The planet cannot cope with this amount of waste itself. We’re noticing the effects of global warming and thus trying to cut down on atmospheric CO2 emissions. The same goes for solid waste: if there is too much of it, if it is stored in the landfills it will then get from there to rivers and finally into our drinking water. That is why we have to control the amount of emissions and the contamination level. And if we can simultaneously produce valuable goods and benefit from the waste, why not do it?  


Can you name some revolutionizing changes in recycling or water purification that happened in the last few years? 


Pedro Garcia Encina: In my opinion, it’s a long evolutionary process. Of course, there are important milestones, but nothing happens with a snap of your fingers, it changes gradually. It includes accumulating knowledge and not just technological advances. You have to first understand how the contaminating substances work in the environment, how different microorganisms interact with them, and then you can improve the technology. If we look back, we notice some revolutionary ideas, but in your daily life you only notice regular work without the revolutions. 


There are also occasional difficulties with innovations implementation. Sometimes the leaders are apprehensive when they have to deal with new technologies, because they know how to work with the old system and changing it will potentially lead to problems. But everything changes and European companies conduct projects to reduce waste. 


Silvia Bolado-Rodriguez: I think that the most important changes have happened in people’s minds. The current environmental situation scares us and we become more concerned with the ways to preserve the environment. This is the biggest change of the last few years. 


The now-famous Greta Thunberg is speaking out about these issues. What do you think about the UN speech that she gave not long before your arrival in Russia? 


Pedro Garcia Encina: I think it’s great when young people influence politicians all over the world asking to take action in order to tackle certain environmental problems, like climate change or global warming. It is important because then the politicians understand that people want some actual steps to be taken to reduce pollution.

Valladolid University. Credit: studyabroadinspain.com
Valladolid University. Credit: studyabroadinspain.com


Let’s return to your visit to Russia. It was not a one-time project but a part of a wider collaboration initiative. Can you tell us about this future collaboration?

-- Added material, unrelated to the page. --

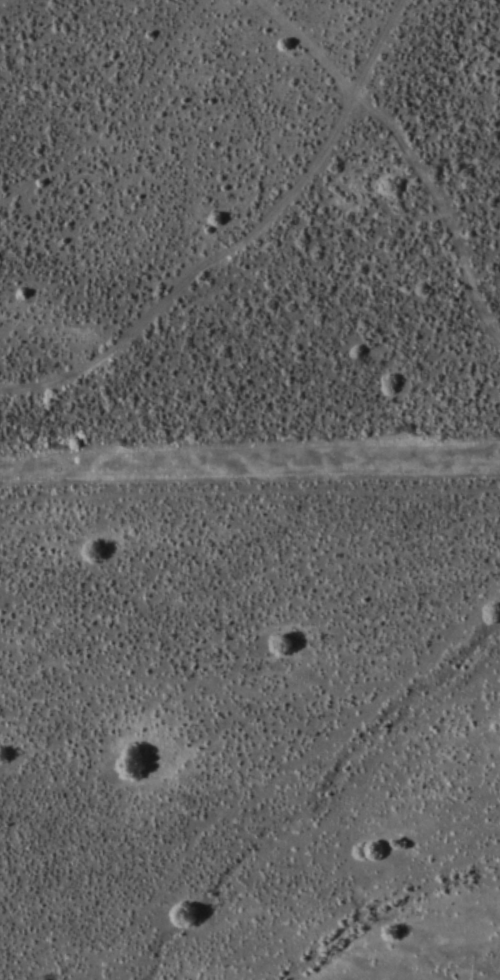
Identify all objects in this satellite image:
road: (198, 139)
road: (240, 238)

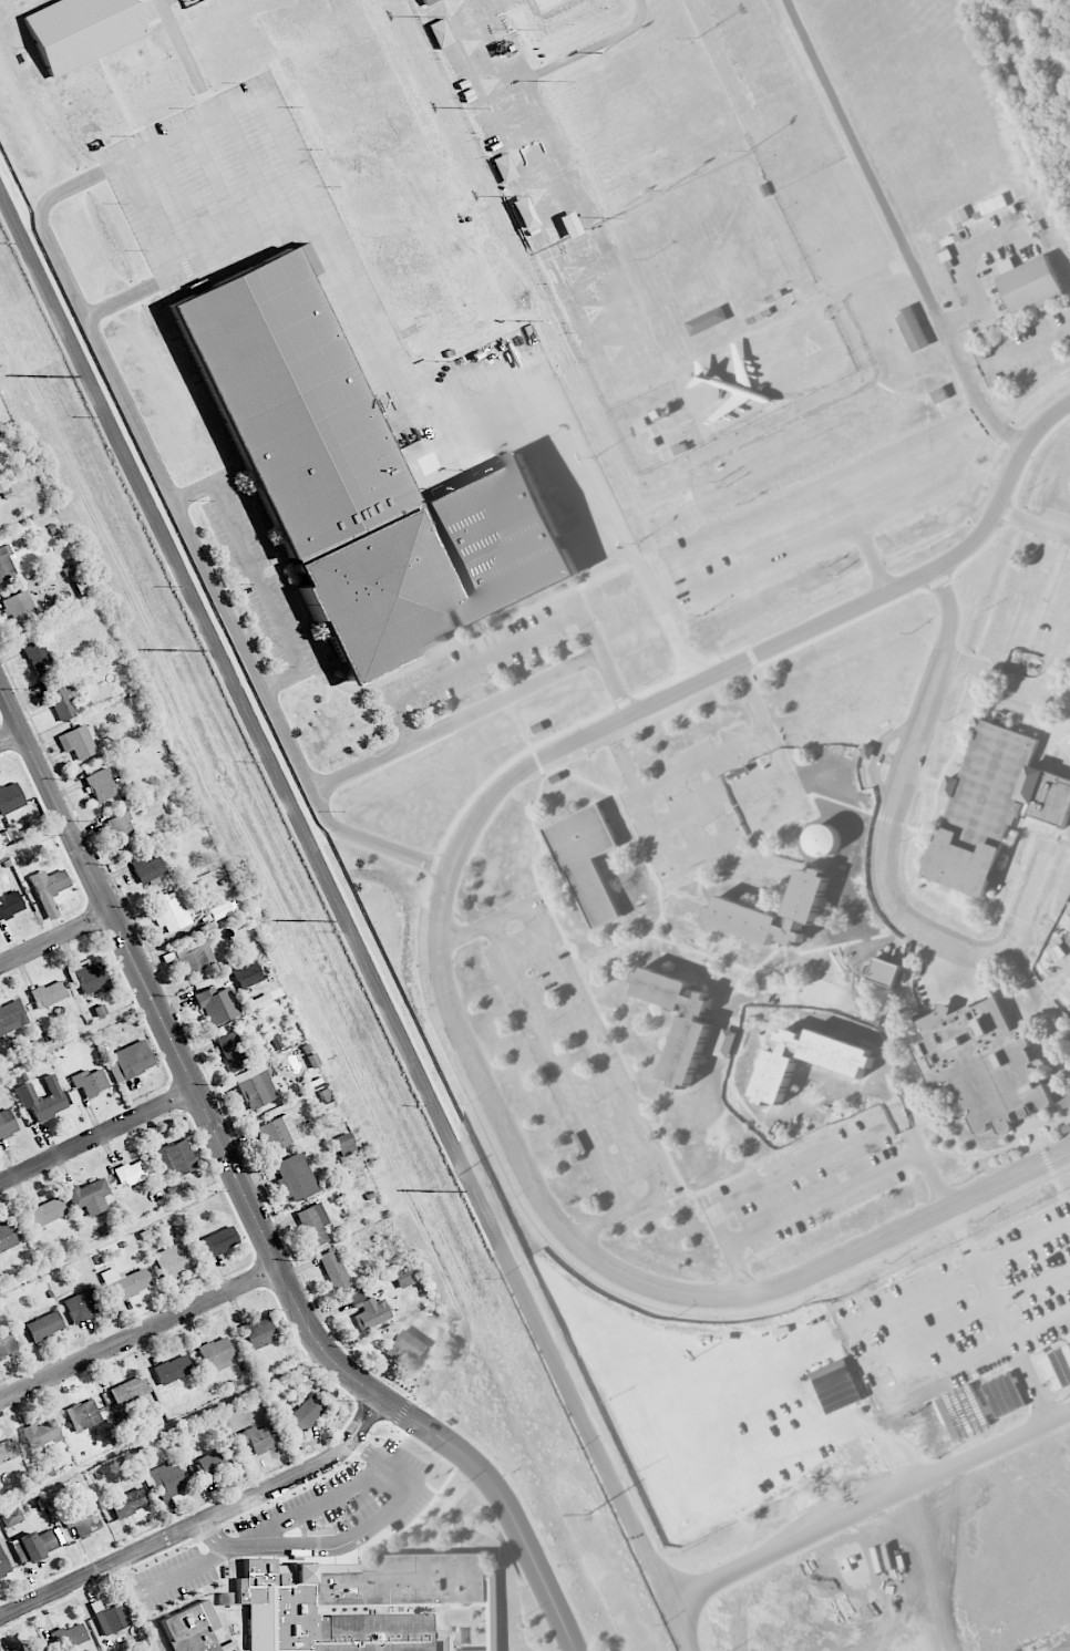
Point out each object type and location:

Silvia Bolado-Rodriguez: We’re creating opportunities for European and Russian students to come to Spain to work with us on the air pollution issue. We develop two-phase liquid filters. Students can come to our university to learn about this technology and observe our experiments. We want to work together, to bring together students from all over the world and collaborate. We will probably have the first prototypes in a year, but they will only work under laboratory conditions.


Pedro Garcia Encina: Nowadays there are not so many processes one can use to cut down on air pollution. The problem is that some substances do not dissolve in the water. We have to increase their solubility to put these substances into the water where microorganisms will then dissolve it. In these two-phase filters you can thus increase the solubility and then separate the contaminators faster than with one-phase filters. By speeding up the air-water transfer, you raise the filter’s efficiency, meaning that you need a smaller filter to process the same amount of compounds. 


Silvia Bolado-Rodriguez: Moreover, we have prepared an agreement for Master’s students academic exchanges between our universities. It is necessary for your students to see what we deal with and for our students to learn what you do here. Students will be able to come to Spain to study for a semester. And one does not have to learn Spanish to do that, because we have an international semester which includes only the subjects taught in English with all the necessary communication also being held in English, so language will not be a problem.